→ **What you have to do**:
In the data below, locate the line containing "Figure 1: Hypothetical" and the line containing "Figure 5. Comparison", then retype both and everything between them exactly. Pictures are not part of the copy.

→ **Extracted data**:
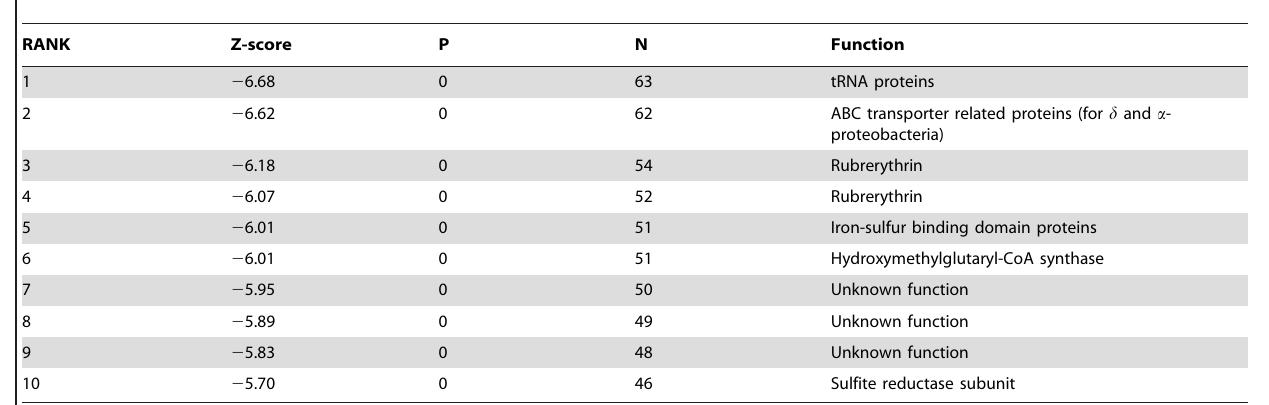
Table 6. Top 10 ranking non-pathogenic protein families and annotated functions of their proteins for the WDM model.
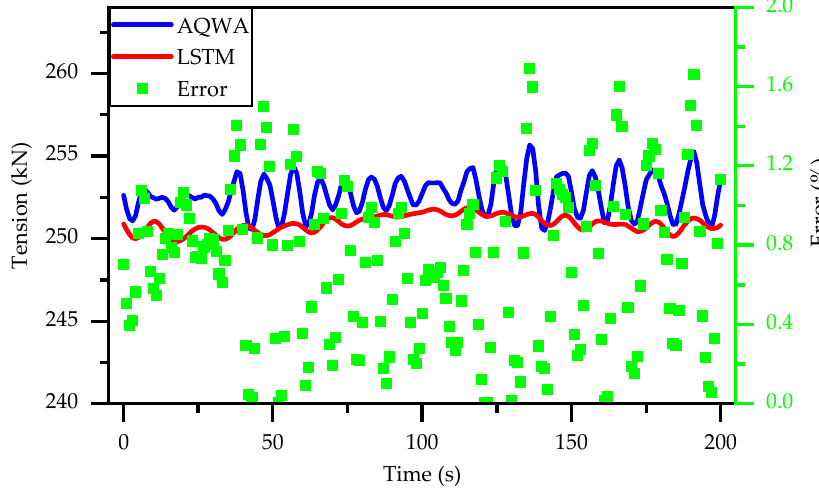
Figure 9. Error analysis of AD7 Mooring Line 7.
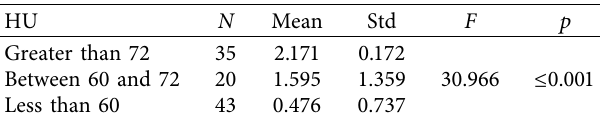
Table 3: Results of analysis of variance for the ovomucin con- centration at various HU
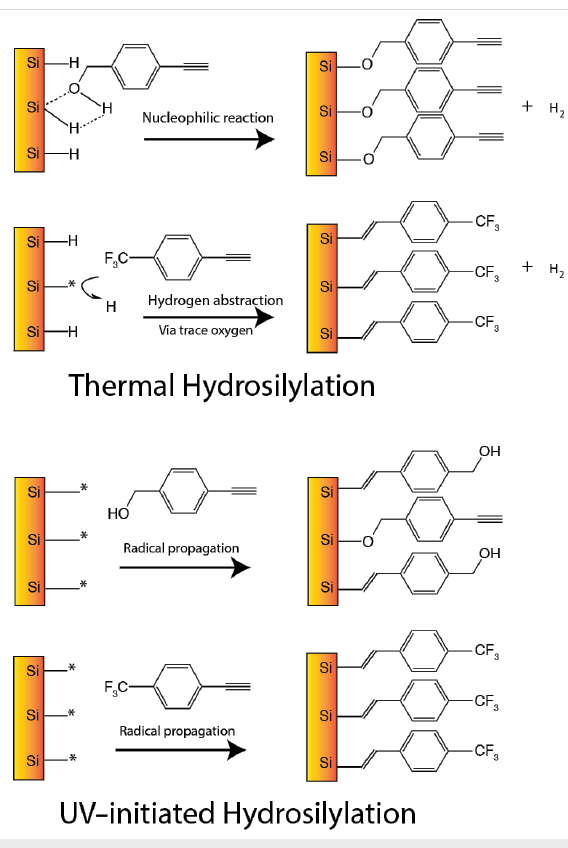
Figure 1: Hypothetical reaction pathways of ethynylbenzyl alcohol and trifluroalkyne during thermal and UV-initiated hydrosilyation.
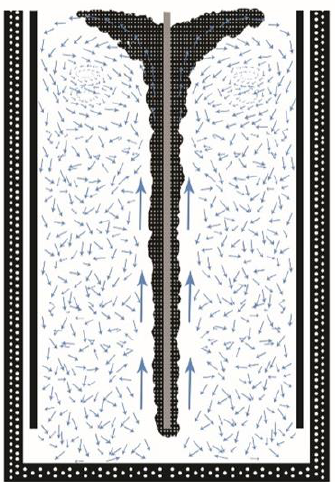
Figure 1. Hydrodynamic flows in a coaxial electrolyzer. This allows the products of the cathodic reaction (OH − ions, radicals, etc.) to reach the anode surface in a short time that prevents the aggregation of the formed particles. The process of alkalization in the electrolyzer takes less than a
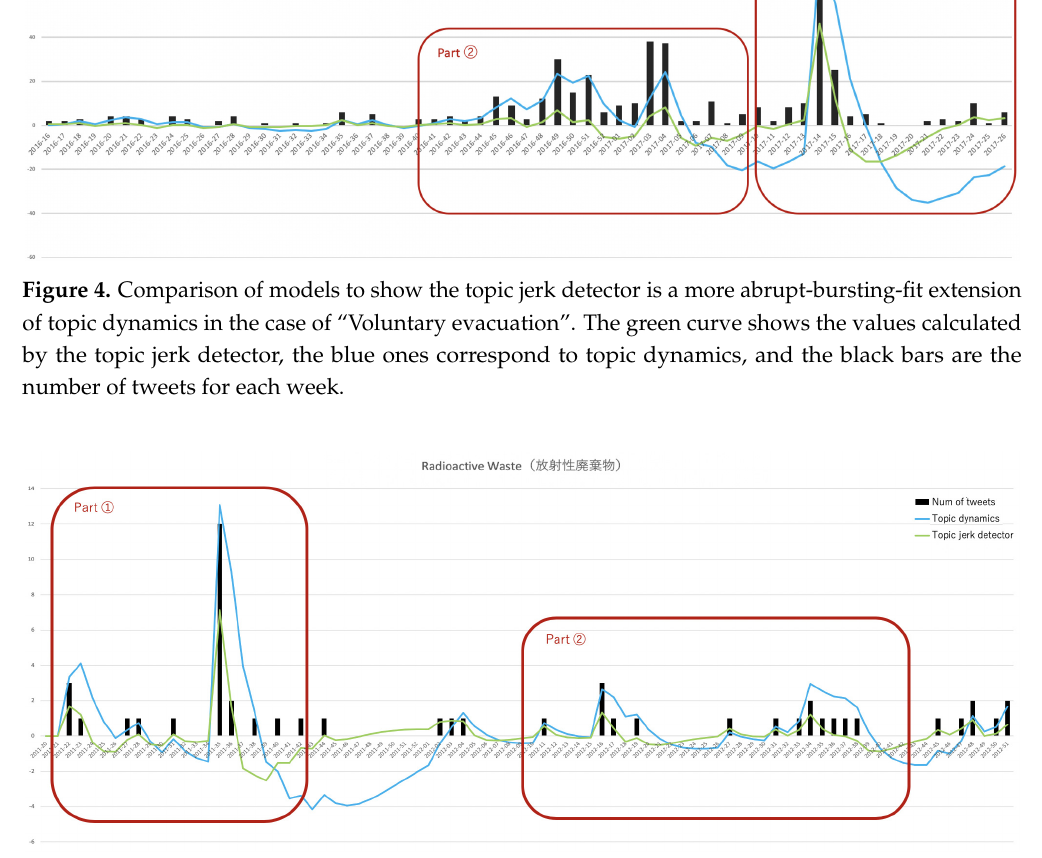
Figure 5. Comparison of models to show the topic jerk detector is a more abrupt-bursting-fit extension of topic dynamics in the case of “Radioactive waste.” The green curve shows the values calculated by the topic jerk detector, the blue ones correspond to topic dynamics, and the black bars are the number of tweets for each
---
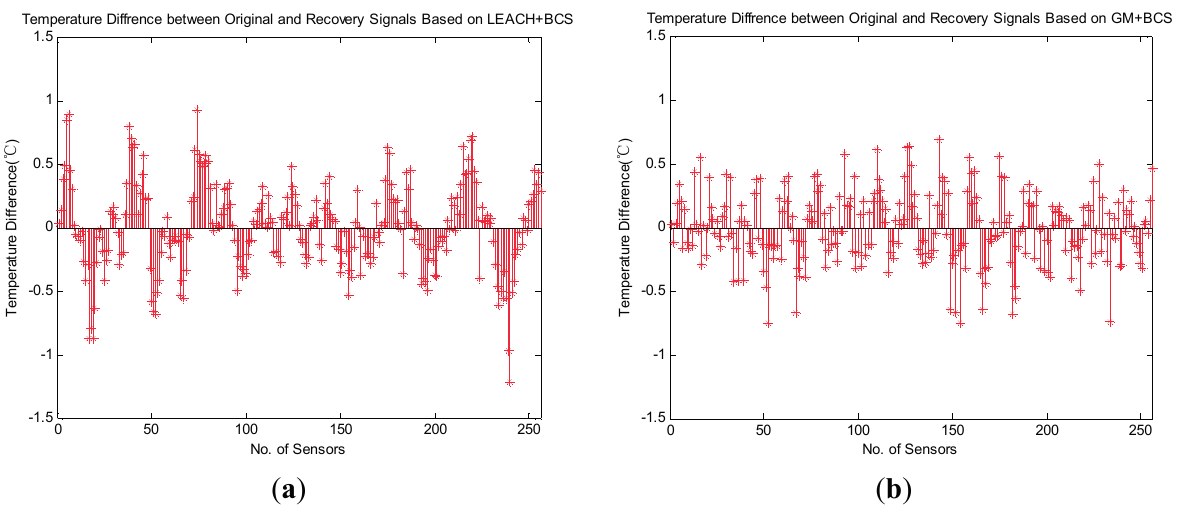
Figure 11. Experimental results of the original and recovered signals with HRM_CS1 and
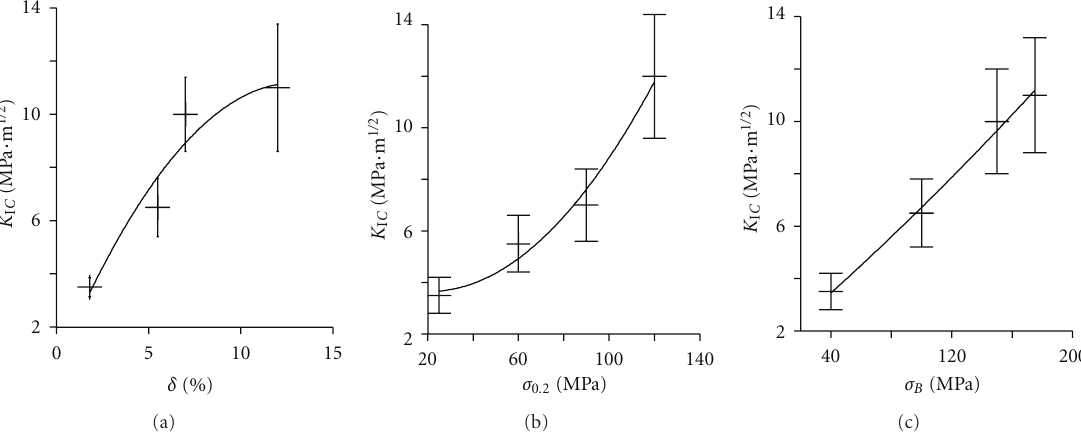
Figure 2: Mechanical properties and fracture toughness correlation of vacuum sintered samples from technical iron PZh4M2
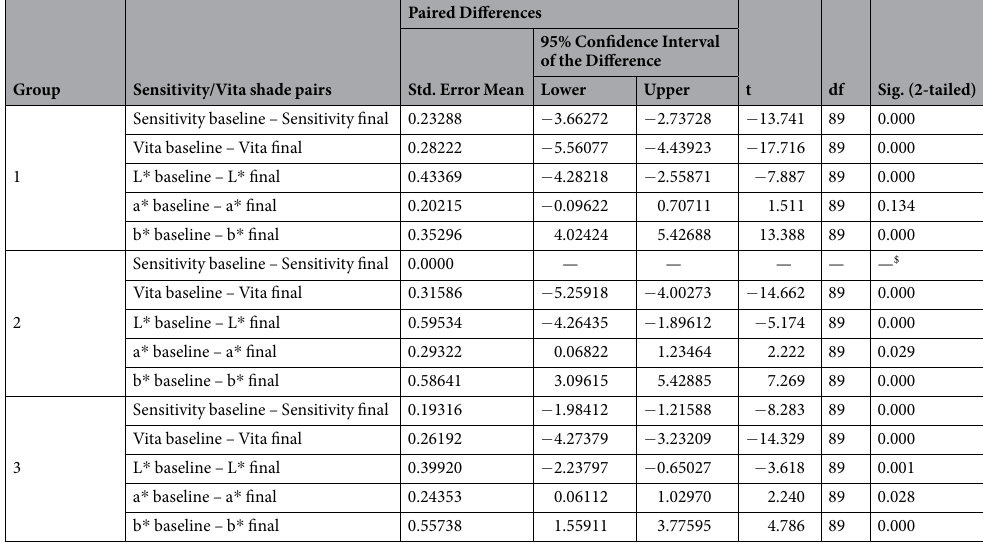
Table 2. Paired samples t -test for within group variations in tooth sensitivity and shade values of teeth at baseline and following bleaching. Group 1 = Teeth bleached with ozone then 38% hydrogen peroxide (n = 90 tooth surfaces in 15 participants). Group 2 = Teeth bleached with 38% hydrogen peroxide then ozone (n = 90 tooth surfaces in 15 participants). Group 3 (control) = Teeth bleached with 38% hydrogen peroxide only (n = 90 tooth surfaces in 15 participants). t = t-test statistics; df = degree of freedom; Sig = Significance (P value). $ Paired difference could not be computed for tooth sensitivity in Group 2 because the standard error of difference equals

→ **Output for this exercise**:
Figure 1: Hypothetical reaction pathways of ethynylbenzyl alcohol and trifluroalkyne during thermal and UV-initiated hydrosilyation.
Figure 1. Hydrodynamic flows in a coaxial electrolyzer. This allows the products of the cathodic reaction (OH − ions, radicals, etc.) to reach the anode surface in a short time that prevents the aggregation of the formed particles. The process of alkalization in the electrolyzer takes less than a
Figure 5. Comparison of models to show the topic jerk detector is a more abrupt-bursting-fit extension of topic dynamics in the case of “Radioactive waste.” The green curve shows the values calculated by the topic jerk detector, the blue ones correspond to topic dynamics, and the black bars are the number of tweets for each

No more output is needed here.